In rural America, health care shortages abound

Medical schools are often located in larger metropolitan areas, which is part of the reason it’s difficult to recruit physicians to rural communities, said former U.S. Health and Human Services Director Eric Hargan.

“People, if they're trained in a rural area, many times they stay there,” Hargan said. “But if you end up … sending them to a city to have them trained, they may start out in that city and they're kind of lost to the rural system.”

While attracting more specialists to work in rural areas is an important goal, it’s not always realistic, said Hargan, who is a native of Mounds, a small town at the southernmost tip of Illinois.

“I joke … you're never going to get 800 specialists to move to Mounds,” he said. “We're going to have to work on building out the workforce,” including nurses and other health care providers.

 

 

The Lincoln Scholars program was started to address the rural health care shortage, starting with physicians. Typically, medical students at Southern Illinois University spend one year at the school’s Carbondale campus in southern Illinois and move to Springfield, the capital city, to finish their training. But the Lincoln Scholars stay in southern Illinois for all four years, gaining rural clinical experience in nearby towns.

Rural doctor shortages are particularly stark when it comes to specialists, which means primary care doctors in rural areas need to be adaptable, able to fill in the gaps when specialists are either not available locally, or when patients are unable to access that specialized care elsewhere, Rose said.

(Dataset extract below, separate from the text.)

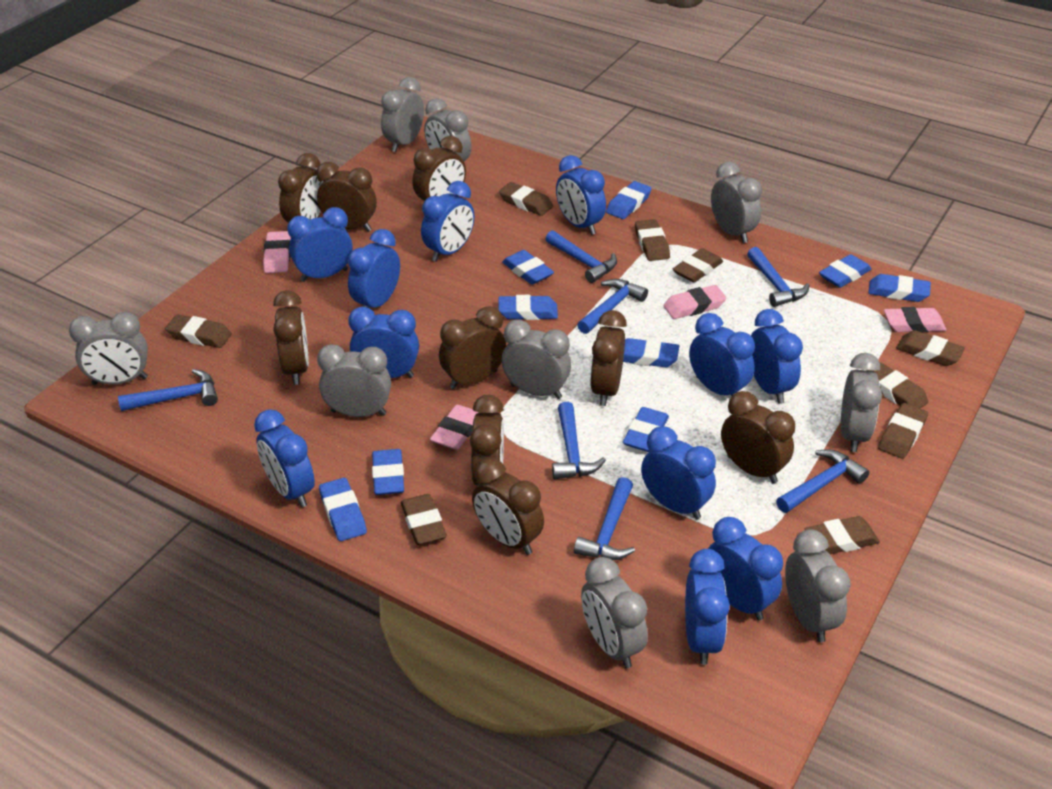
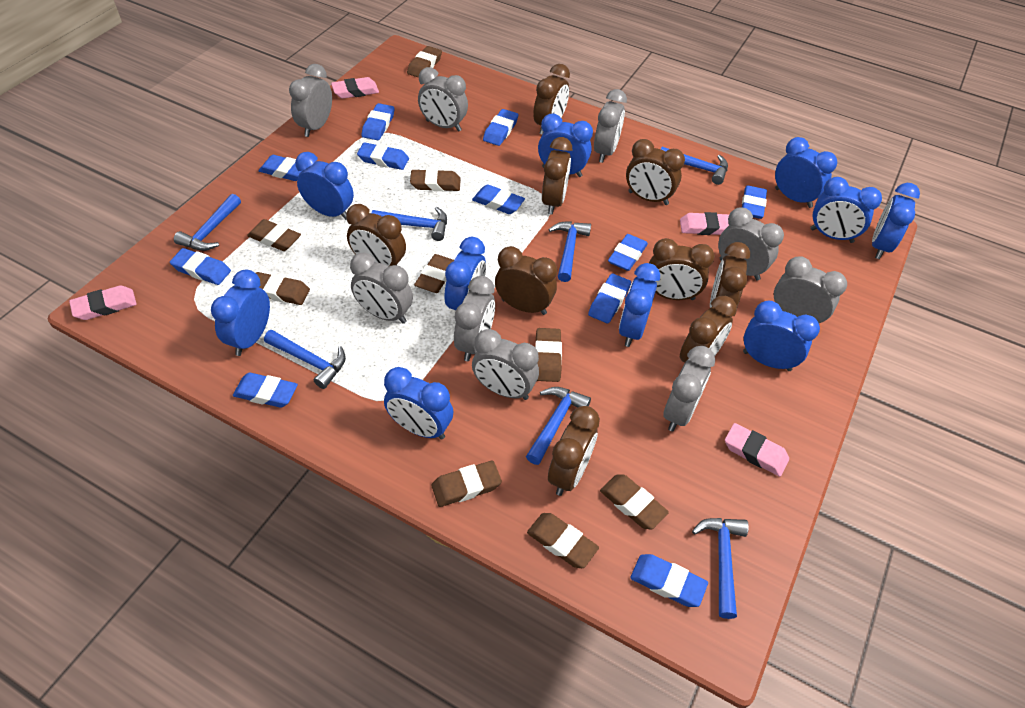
blue clock: 11 -> 10
blue eraser: 9 -> 11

On top of all those challenges, she said the job can be a bit lonely.

“It can be isolating to be a physician in a rural area,” Rose said. So it’s important for rural physicians to build a support network for themselves and know who to reach out to when working with patients with more complex health needs.

Training med students in rural areas — in the hopes that they’ll stay

Hands-on experience in rural clinics — right off the bat — gives med students in the Lincoln Scholars program opportunities to build their network and prepare for the challenges they will face after graduation. The students work with physicians and other health professionals in small towns across southern Illinois.

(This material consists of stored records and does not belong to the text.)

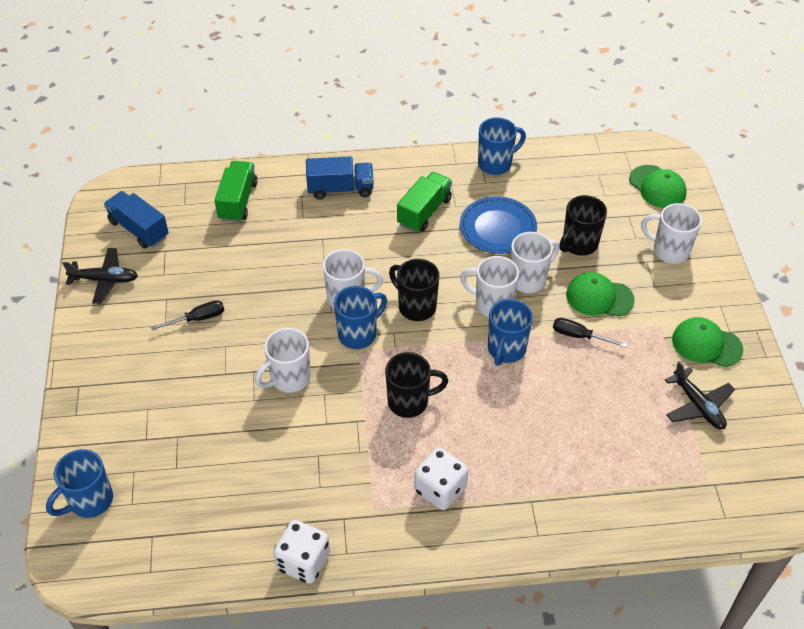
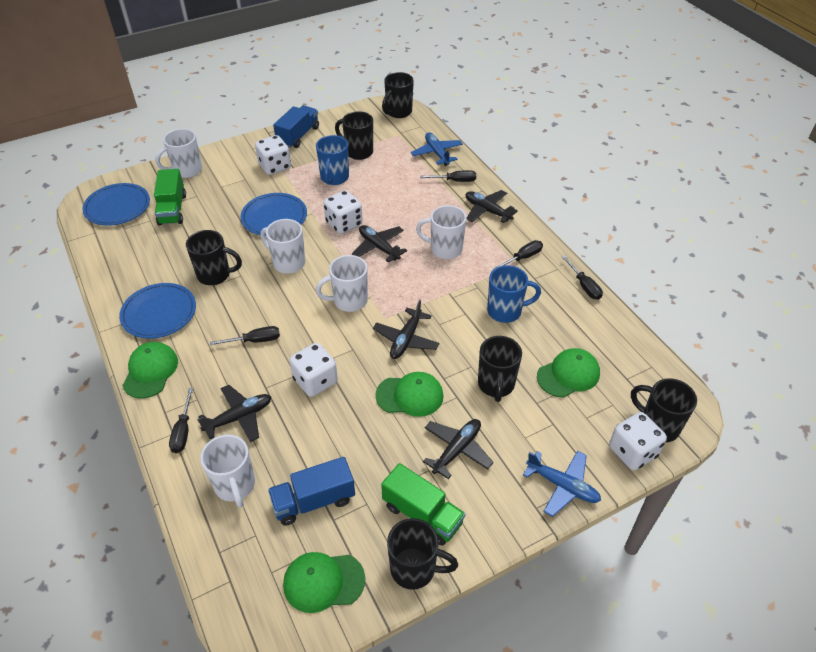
black mug: 3 -> 6
black plane: 2 -> 5
black screwdriver: 2 -> 5
blue mug: 4 -> 2
blue plane: 0 -> 2
blue plate: 1 -> 3
green cap: 3 -> 4
white dice: 2 -> 4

“We let them get here, figure out where the bathrooms are and they start delving into clinical medicine right away,” Rose said.

The kinds of problem-solving skills rural physicians need often go beyond medicine because of the many non-medical barriers to care, also known as social determinants of health.

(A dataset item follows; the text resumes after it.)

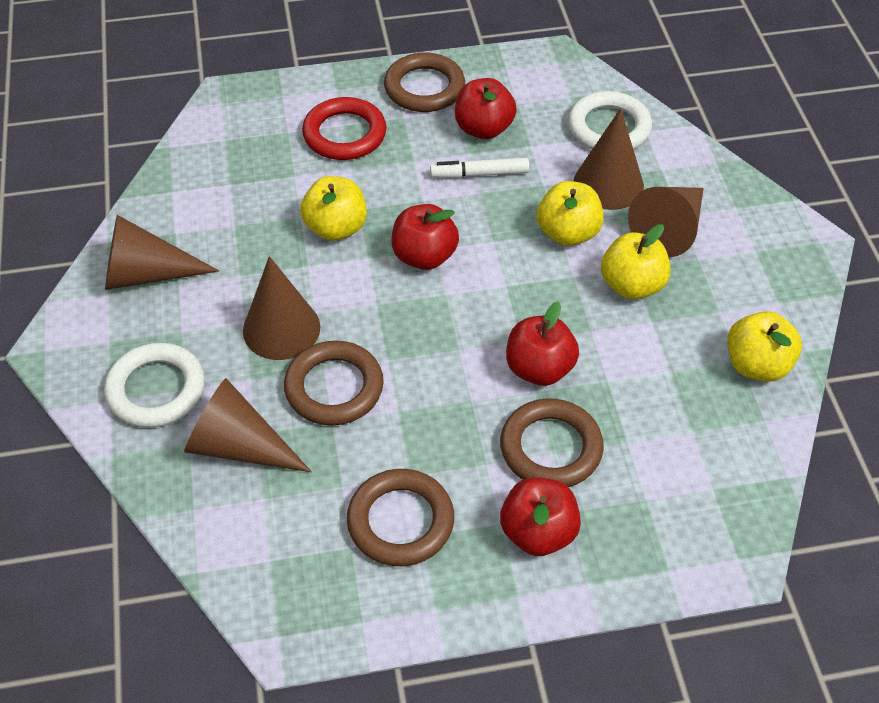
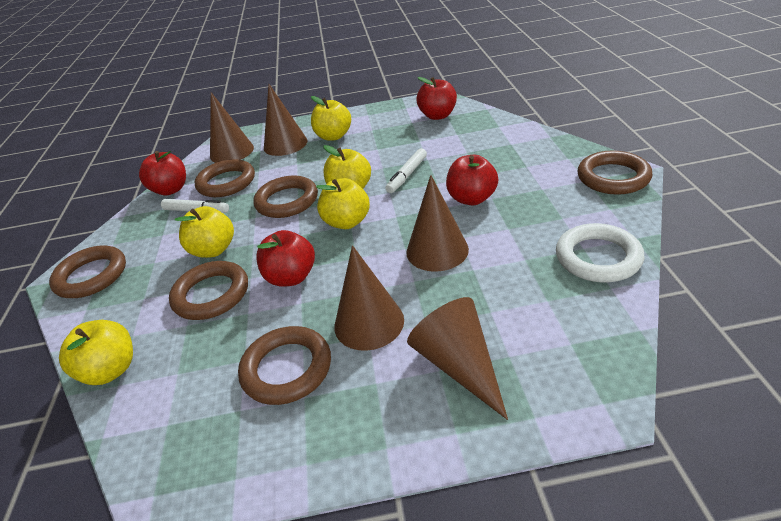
brown ring: 4 -> 6
red ring: 1 -> 0
white marker: 1 -> 2
white ring: 2 -> 1
yellow apple: 4 -> 5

For example, access to transportation is a major barrier for many rural patients, Rose said. And while telehealth has begun to help fill the gap, there are still many rural areas with limited access to broadband internet.

Funneman, the second-year student, said she chose Southern Illinois University for med school so she could stay close to home.

She said it was a bit intimidating at first, but she appreciates getting a head start on clinical work; most medical schools don’t begin clinical training until the third year.

“I started going to [a rural clinic in] Eldorado and working in a clinic and it was definitely nerve wracking because I'd never done anything like that before,” Funneman said. “My background was in research here, so I had never had any clinical experience.”

Students in the Lincoln Scholars program aren’t required to work in rural areas after they graduate. But the hope is that many of them will choose to stay.

Funneman said she plans to return to her hometown of Greenville after she graduates, and become a primary care doctor like her father.

“That community … shaped me and I want to give back to them the way that they gave to me,” she said. “That's the whole reason I'm doing this.”

WSIU’s Jennifer Fuller contributed reporting.